**Provided passage:**
= Beginning of Section =

Government certainly comes off poorly, giving Jesus the bureaucratic shuffle, with no one wanting to take responsibility, until a weak leader gives in to the crowd in the name of keeping the peace. “What is truth?” asks Pontius Pilate, with a sneer typical of politics to this day.

 

Professional men of religion do not appear in their best light. They are violently sectarian and judgmental and turn to the state to enforce their beliefs. “Jesus was not brought down by atheism and anarchy,” theologian Barbara Brown Taylor sharply observes. “He was brought down by law and order allied with religion, which is always a deadly mix.”

 

The crowd does not acquit itself well, turning hostile and cruel as quickly as an Internet mob, first putting palms beneath his feet, then thorns upon his brow.

Even friendship comes in for a beating. The men closest to Jesus slept while his enemies are fully awake. There is betrayal by a close, disgruntled associate. And then Peter’s spastic violence and cowardly denials. The women — all the assorted Marys — come off far better in the narrative. But Jesus is essentially abandoned to face his long, suffocating death alone.

 

And, for a moment, even God seems to fail, vanishing into a shocking silence. “My God, my God, why have you forsaken me?” says Jesus, in words that many of his followers would want to erase from the Bible. How could the Son of God be subject to despair? G.K. Chesterton called Christianity the only religion in which “God seemed for an instant to be an atheist.”

= End of Section =

**Action item:**
Copy the passage on the Passion, starting with "Professional men of" and going on through "suffocating death alone.", and rename "crowd" to "throng". The listing has nothing to do with the passage on the Passion.

**Given records:**
= Beginning of Section =

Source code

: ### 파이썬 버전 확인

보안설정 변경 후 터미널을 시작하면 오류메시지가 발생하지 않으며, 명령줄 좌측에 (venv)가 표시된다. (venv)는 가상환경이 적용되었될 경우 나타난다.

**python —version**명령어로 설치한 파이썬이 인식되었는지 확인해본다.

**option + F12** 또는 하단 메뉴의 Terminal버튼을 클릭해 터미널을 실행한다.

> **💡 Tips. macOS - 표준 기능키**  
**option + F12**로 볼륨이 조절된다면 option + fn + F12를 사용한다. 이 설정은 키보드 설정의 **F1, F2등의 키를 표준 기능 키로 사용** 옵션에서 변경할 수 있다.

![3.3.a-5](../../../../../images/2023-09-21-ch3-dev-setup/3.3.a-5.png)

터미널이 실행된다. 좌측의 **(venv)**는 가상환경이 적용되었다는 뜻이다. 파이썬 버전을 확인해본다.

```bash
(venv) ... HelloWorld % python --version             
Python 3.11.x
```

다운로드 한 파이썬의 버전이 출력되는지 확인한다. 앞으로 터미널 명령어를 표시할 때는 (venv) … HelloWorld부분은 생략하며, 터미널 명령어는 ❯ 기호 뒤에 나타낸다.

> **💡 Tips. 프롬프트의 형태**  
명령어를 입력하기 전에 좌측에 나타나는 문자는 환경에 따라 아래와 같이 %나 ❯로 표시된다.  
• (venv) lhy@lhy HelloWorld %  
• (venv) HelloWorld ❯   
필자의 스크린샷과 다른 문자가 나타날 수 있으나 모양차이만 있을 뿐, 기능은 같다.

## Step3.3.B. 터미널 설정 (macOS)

= End of Section =

**Solved problem:**
Professional men of religion do not appear in their best light. They are violently sectarian and judgmental and turn to the state to enforce their beliefs. “Jesus was not brought down by atheism and anarchy,” theologian Barbara Brown Taylor sharply observes. “He was brought down by law and order allied with religion, which is always a deadly mix.”

 

The throng does not acquit itself well, turning hostile and cruel as quickly as an Internet mob, first putting palms beneath his feet, then thorns upon his brow.

Even friendship comes in for a beating. The men closest to Jesus slept while his enemies are fully awake. There is betrayal by a close, disgruntled associate. And then Peter’s spastic violence and cowardly denials. The women — all the assorted Marys — come off far better in the narrative. But Jesus is essentially abandoned to face his long, suffocating death alone.